Adriana Kugler, a Fed governor, said retailers were being forced to lower prices to hang on to cost-conscious consumers, a trend that made her more optimistic that inflation was on course to hit the Fed’s 2 per cent goal.
A report released on Tuesday showing retail sales in May rose by just 0.1 per cent “may be another signal that the long-expected deceleration in consumer spending may finally be upon us”, Kugler said at an event at the Peterson Institute think-tank in Washington on Tuesday.
“If the economy evolves as I am expecting, it will likely become appropriate to ease [monetary] policy at some point later this year,” she added.

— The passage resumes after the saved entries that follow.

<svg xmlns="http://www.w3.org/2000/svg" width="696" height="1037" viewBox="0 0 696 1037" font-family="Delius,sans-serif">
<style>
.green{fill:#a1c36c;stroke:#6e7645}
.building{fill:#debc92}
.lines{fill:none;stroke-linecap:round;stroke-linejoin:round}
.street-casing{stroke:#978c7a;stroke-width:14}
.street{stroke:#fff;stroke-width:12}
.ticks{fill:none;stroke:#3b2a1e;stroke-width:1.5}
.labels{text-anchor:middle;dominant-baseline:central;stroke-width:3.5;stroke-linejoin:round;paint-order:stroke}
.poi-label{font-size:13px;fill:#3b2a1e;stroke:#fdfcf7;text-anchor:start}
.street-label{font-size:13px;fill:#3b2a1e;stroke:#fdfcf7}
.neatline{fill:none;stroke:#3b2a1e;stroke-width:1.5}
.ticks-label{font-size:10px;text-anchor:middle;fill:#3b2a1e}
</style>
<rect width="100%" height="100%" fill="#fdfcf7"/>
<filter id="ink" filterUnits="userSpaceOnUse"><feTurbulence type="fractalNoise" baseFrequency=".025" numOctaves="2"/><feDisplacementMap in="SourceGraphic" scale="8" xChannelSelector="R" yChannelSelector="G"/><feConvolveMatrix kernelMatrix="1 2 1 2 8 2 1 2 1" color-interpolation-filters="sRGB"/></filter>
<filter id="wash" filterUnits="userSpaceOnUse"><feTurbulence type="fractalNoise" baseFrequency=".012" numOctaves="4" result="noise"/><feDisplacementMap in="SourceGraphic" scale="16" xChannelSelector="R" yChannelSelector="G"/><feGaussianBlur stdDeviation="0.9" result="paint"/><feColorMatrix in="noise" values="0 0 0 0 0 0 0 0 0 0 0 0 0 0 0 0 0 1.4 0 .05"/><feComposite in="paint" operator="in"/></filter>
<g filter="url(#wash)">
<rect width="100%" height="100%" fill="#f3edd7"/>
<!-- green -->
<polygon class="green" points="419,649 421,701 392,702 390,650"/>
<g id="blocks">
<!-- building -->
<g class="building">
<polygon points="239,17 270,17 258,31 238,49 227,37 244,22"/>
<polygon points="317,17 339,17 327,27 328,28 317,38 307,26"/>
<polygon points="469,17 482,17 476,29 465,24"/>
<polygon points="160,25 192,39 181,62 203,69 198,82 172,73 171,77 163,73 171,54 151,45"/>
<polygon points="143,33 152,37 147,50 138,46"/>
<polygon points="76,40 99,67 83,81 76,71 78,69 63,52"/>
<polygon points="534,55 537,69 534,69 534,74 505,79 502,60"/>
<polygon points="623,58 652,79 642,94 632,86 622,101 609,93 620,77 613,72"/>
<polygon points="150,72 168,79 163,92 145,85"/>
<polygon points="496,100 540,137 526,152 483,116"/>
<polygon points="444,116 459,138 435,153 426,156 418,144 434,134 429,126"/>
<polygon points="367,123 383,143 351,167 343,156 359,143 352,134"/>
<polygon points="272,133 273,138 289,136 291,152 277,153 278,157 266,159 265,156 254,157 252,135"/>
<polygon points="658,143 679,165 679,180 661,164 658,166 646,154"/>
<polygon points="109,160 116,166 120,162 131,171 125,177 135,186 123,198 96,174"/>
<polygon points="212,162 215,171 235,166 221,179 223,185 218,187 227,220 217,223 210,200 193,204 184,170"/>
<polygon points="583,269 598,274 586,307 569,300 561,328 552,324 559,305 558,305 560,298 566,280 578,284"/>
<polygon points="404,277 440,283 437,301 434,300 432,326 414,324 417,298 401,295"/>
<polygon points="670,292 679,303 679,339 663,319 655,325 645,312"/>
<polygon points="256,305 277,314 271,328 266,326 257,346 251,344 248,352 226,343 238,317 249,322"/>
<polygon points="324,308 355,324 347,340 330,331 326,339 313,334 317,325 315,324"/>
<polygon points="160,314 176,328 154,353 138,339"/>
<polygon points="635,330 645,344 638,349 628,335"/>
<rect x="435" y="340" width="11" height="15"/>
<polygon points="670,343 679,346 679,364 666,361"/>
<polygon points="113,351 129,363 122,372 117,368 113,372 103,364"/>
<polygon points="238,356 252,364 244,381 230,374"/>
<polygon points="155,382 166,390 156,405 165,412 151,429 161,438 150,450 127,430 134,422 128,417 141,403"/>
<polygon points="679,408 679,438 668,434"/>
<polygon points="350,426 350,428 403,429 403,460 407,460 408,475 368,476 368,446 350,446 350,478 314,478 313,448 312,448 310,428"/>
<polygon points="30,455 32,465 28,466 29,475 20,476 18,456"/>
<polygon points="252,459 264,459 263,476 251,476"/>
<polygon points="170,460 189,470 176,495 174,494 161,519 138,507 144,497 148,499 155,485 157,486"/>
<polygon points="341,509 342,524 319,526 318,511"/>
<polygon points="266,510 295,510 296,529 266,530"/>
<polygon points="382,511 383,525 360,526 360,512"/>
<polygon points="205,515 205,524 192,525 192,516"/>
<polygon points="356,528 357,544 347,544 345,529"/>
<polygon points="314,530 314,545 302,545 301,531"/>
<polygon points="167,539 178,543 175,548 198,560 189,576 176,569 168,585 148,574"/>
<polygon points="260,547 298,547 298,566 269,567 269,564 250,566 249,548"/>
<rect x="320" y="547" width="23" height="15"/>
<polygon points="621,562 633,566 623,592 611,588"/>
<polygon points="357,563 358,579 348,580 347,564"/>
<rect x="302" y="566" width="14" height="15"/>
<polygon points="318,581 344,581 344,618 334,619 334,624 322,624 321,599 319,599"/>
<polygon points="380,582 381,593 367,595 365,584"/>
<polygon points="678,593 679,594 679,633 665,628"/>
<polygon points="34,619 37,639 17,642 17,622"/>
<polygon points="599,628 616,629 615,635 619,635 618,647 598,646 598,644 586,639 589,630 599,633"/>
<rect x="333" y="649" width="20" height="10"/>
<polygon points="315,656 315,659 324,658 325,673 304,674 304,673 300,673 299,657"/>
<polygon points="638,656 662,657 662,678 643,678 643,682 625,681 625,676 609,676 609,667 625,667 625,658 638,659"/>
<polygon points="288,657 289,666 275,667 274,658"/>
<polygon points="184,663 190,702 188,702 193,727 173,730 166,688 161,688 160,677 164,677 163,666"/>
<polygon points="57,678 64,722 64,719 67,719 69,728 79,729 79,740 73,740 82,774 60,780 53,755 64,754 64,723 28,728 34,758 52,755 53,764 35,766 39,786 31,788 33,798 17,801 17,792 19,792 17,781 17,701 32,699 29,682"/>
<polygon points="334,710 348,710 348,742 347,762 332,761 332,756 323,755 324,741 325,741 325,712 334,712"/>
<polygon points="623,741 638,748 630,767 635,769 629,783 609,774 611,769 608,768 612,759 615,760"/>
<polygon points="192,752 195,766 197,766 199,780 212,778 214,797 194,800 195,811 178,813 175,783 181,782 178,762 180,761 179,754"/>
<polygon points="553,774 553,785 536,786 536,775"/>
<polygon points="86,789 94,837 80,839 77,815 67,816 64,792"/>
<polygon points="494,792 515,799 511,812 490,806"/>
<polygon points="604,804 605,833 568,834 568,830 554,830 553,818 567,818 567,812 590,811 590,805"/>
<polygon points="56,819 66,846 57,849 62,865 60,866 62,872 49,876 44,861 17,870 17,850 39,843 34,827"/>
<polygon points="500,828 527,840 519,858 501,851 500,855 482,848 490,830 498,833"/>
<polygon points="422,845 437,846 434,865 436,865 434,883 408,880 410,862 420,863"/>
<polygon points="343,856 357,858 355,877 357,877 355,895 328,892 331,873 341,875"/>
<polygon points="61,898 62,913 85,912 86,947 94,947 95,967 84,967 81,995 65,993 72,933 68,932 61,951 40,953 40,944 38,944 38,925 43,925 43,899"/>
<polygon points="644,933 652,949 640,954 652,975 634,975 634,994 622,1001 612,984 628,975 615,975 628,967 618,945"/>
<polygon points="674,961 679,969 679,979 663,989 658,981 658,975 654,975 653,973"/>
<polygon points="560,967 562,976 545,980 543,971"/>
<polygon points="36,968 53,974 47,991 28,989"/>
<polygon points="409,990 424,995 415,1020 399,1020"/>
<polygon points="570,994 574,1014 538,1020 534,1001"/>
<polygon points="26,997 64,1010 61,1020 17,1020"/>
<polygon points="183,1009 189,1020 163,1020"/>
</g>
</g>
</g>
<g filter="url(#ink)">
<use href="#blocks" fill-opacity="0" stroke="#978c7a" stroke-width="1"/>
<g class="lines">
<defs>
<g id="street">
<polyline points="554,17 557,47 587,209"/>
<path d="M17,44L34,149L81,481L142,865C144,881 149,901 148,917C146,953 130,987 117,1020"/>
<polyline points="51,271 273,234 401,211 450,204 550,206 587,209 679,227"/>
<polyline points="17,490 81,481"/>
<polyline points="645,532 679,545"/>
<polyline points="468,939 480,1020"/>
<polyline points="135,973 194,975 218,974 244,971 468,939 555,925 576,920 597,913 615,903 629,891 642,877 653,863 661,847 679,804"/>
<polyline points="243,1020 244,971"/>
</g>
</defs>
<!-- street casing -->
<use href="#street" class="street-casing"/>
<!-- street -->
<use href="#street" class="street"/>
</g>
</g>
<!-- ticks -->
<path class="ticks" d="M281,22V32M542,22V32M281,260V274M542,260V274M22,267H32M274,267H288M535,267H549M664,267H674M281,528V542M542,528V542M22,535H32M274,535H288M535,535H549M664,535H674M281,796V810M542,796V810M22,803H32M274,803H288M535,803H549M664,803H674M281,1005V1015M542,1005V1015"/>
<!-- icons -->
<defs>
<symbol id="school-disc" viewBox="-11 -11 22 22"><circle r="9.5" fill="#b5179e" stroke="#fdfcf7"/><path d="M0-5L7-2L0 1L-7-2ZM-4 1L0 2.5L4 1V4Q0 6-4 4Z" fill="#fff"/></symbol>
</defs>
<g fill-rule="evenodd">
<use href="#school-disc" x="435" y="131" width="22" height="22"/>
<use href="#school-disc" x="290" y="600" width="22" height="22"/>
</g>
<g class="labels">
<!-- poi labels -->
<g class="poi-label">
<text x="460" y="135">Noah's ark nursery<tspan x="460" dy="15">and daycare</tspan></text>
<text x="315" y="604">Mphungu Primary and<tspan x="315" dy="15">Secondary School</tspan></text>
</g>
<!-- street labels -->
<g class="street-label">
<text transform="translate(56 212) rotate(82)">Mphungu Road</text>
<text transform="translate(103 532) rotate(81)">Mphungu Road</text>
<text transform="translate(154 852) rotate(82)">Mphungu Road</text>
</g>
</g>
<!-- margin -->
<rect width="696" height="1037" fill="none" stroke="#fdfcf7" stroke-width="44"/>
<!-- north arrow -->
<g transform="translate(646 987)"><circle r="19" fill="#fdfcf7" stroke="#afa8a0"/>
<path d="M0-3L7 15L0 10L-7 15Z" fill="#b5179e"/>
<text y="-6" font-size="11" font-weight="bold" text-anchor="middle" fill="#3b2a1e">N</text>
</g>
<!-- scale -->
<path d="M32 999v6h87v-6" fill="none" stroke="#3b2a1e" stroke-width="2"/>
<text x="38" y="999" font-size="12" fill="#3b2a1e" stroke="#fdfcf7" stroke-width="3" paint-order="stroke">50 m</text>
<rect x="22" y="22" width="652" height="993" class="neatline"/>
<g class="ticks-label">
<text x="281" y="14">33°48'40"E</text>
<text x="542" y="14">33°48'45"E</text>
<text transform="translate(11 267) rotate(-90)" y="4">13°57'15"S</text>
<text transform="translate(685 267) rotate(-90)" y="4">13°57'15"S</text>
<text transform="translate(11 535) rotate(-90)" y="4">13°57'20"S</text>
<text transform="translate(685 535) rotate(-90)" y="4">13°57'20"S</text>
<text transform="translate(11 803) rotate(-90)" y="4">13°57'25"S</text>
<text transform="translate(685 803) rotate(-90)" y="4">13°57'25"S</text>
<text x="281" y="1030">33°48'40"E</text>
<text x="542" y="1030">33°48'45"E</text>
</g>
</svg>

Kugler’s comments strike a dovish tone on US interest rates less than a week after Fed officials raised their forecasts for inflation this year, reflecting concern over lingering price pressures.
But Kugler, a voting member of the Fed’s rate-setting committee, said her discussions with retailers pointed to new weakness in consumer spending, which has powered the US economy in recent months even after two years of interest rates at 5.25-5.5 per cent, a 23-year high.
“What I have heard in my own conversations with business contacts is that consumers are ‘trading down’ to lower-cost products and that firms are responding with more discounting,” Kugler said.
Target and Walmart said last month they would cut the cost of thousands of items.
At Sam’s Club, Walmart’s members-only warehouse store chain, prices for items including private-label shredded mozzarella cheese, Thai jasmine rice and certain nut mixes have dropped to levels from before the Covid-19 pandemic, the company said.
In some negotiations with consumer packaged goods companies, “we have refused cost price increases because they were completely unjustifiable; in fact they should have been decreases. And we have removed those items from our clubs,” Chris Nicholas, Sam’s Club chief executive, said in an interview.
The discounting by retailers, combined with other signs of cooling across the economy, suggested “economic conditions are moving in the right direction” for rate cuts, Kugler said.
Her comments were echoed by Alberto Musalem, the president of the St Louis Federal Reserve but a non-voter at the central bank, who said on Tuesday that retailers were discounting items “because consumers are becoming more price-sensitive”.
The comments follow the Fed’s publication of its latest “dot-plot” projections showing officials were now backing just one rate cut this year, down from three in their previous forecast in March.
John Williams, president of the New York Fed and a voter at the US central bank, told Fox News on Tuesday that rate-setters would remain watchful of data, but that conditions were moving “in the right direction”.
Since the Fed vote, the University of Michigan’s closely watched poll of consumer sentiment unexpectedly fell in June. The jobless rate has also edged up, from 3.9 per cent in April to 4 per cent in May.
“We’re watching closely to make sure we’re not surprised by a sudden increase in unemployment,” Kugler said on Tuesday. “From previous experience, what we have seen is that when these phenomena take root, unemployment [can go] up very, very quickly.”